About half the European paintings have histories of ownership that preclude their transfer in Europe during the period in question—many, for instance, belonged to families in Boston in the late nineteenth century and came directly to the MFA from those families. But many other paintings have histories of ownership that contain very little detail or have gaps during the years 1933-1945. These objects are the subject of further research by the museum.
Intensive research on the sculpture and decorative arts collection was begun in 2004. The online records are currently undergoing further research. As additional information comes to light, it will be added to the online collections database.
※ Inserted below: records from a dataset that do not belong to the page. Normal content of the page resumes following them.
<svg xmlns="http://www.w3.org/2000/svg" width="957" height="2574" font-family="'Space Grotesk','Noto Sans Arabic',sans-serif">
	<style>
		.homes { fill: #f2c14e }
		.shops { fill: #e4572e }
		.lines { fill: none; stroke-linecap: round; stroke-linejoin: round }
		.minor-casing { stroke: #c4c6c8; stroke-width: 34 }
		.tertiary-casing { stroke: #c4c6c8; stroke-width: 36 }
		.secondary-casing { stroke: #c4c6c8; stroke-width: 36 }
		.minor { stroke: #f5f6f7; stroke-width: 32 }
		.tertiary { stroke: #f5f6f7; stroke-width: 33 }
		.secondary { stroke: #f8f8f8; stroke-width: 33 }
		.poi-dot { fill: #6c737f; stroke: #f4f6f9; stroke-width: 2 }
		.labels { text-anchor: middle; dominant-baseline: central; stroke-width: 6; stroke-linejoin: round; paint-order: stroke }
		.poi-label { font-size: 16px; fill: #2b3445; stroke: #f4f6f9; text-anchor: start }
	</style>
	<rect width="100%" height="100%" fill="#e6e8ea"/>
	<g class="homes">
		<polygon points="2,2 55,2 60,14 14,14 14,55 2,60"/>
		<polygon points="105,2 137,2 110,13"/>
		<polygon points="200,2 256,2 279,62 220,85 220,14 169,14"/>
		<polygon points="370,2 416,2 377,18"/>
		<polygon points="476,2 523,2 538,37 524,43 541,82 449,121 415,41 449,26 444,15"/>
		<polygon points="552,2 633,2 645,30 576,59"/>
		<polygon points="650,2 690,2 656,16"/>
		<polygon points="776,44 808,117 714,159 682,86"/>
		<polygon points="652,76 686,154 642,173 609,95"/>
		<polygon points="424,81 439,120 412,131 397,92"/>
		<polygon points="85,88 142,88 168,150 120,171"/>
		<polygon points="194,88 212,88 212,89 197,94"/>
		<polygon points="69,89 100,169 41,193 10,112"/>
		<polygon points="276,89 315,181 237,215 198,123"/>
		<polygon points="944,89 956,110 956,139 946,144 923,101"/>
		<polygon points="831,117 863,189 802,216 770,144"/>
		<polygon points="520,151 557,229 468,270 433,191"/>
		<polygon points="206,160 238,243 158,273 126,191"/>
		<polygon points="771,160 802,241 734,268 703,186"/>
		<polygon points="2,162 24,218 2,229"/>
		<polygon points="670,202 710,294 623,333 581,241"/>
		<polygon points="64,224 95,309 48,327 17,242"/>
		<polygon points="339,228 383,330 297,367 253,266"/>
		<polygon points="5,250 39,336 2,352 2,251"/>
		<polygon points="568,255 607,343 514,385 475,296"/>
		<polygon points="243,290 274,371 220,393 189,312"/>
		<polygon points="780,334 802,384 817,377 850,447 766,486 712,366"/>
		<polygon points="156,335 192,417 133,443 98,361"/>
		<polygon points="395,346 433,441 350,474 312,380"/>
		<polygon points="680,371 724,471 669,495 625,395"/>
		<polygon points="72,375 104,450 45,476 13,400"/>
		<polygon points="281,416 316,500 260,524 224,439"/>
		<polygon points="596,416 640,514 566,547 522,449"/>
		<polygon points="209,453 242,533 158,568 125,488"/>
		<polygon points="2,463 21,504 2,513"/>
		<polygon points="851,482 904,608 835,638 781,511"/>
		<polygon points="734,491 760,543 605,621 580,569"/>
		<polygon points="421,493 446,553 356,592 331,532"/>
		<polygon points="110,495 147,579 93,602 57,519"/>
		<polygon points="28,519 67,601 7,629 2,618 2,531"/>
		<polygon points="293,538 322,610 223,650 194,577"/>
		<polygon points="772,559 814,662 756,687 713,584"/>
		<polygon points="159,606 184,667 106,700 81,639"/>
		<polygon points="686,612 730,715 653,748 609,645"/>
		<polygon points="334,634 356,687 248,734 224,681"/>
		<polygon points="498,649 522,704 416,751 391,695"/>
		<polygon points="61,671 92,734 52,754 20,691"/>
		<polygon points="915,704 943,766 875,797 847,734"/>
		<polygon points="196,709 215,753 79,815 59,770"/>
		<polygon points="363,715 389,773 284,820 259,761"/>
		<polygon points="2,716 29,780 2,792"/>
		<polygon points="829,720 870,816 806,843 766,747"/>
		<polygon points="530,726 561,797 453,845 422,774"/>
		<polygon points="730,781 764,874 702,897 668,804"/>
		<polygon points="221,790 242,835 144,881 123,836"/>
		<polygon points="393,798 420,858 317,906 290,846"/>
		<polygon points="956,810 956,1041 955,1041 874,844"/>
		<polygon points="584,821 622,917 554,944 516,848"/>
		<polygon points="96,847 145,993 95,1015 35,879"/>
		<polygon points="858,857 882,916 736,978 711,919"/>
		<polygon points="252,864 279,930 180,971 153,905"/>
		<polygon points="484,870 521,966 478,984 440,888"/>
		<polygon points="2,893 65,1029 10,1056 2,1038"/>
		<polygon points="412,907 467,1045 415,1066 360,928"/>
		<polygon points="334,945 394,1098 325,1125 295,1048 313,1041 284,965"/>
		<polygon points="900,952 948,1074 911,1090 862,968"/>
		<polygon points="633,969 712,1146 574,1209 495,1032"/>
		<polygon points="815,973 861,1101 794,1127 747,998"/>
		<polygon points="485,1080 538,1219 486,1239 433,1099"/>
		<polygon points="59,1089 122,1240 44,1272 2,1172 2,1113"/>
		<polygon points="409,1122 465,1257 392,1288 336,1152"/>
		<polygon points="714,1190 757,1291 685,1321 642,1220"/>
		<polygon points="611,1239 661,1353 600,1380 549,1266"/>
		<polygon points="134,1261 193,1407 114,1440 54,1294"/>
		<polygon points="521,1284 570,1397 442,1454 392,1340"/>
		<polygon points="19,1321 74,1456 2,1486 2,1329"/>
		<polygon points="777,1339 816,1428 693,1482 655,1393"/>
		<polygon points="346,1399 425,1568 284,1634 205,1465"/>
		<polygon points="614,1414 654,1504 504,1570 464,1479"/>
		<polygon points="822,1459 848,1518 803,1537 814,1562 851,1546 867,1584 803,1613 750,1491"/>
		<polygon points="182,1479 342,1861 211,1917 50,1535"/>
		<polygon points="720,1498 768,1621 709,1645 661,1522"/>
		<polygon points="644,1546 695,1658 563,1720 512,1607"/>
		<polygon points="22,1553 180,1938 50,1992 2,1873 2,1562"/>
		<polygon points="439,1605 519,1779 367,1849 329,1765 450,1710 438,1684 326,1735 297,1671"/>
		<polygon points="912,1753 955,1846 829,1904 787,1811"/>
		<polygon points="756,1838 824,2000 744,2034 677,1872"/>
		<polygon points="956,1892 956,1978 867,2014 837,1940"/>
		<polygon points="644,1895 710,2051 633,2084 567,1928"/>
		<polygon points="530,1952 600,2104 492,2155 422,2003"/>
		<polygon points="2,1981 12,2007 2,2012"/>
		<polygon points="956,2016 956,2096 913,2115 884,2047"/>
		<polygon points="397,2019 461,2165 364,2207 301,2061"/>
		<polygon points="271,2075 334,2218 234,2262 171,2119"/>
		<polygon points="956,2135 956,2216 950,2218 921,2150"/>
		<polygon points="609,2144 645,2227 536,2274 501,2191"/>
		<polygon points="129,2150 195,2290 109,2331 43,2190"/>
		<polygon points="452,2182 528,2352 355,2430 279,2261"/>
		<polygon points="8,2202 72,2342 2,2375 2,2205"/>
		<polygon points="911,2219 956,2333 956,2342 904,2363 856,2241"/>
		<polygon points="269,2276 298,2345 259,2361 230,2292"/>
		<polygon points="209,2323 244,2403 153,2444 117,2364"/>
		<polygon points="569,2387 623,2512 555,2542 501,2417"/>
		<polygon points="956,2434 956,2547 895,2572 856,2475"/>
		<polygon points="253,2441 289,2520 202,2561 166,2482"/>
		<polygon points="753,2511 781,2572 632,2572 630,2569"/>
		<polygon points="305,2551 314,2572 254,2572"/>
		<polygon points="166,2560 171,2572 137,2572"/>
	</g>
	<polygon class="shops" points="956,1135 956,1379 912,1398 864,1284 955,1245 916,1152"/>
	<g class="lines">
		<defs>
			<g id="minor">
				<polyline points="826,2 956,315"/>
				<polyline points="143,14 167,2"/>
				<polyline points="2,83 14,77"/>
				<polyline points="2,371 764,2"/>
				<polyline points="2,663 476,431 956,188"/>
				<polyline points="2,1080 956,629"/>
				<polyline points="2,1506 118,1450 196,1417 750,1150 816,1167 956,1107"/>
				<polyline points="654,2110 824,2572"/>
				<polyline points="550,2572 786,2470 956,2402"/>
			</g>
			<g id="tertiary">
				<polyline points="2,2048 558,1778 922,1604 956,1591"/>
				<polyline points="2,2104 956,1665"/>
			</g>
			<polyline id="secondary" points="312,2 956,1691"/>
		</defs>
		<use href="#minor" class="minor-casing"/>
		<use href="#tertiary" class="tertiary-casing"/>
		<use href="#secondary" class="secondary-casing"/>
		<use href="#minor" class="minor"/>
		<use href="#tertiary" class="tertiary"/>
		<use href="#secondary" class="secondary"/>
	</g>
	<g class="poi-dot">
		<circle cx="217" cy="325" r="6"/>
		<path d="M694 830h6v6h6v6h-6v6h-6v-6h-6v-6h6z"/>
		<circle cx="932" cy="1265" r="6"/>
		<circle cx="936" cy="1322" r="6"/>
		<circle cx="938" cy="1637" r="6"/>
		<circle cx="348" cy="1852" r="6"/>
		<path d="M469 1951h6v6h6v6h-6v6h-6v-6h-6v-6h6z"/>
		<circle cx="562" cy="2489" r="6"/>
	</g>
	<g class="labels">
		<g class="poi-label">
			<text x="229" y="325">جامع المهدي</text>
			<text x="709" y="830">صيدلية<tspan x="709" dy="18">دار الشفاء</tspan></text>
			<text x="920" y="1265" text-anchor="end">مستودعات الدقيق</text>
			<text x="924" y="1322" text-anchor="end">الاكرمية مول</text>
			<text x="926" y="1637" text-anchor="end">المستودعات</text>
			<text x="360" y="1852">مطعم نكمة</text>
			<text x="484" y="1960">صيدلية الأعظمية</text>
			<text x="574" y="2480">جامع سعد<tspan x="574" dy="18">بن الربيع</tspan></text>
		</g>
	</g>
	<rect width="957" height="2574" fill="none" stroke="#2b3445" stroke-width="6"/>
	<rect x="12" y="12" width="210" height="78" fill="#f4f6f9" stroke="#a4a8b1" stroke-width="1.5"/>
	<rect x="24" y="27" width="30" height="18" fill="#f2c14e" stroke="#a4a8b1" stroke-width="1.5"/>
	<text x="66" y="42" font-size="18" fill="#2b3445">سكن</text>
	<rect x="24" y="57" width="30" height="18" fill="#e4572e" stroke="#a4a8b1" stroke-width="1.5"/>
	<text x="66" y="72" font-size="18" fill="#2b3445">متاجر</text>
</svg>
There are many reasons for gaps in provenance, ranging from a past owner’s desire for anonymity to an absence of records of transactions. Resolving provenance gaps for the period in question may be further complicated by the fact that records have been lost or destroyed. Although it is probable that most of the objects with gaps do not have problematic pasts, efforts are underway to obtain more information about them.
List of Works
The objects featured on the list of works have been identified by the MFA as priorities for further research. They changed hands in Europe between 1933 and 1945, and are associated with individuals who may have lost property as the result of Nazi persecution. Each object has undergone careful examination by our curators and still has unresolved questions regarding its history.
The inclusion of a work of art on this list does not in any way demonstrate that it was looted or improperly acquired. The list will be updated as further information becomes available.
I tried to access the "List of Works" link, but was unable to connect with anything. How many people are working in this "systematic" effort? What is their budget? How much is the MFA spending suing the heirs of Holocaust victims instead of researching its collection, returning stolen artworks and apologizing to their victims?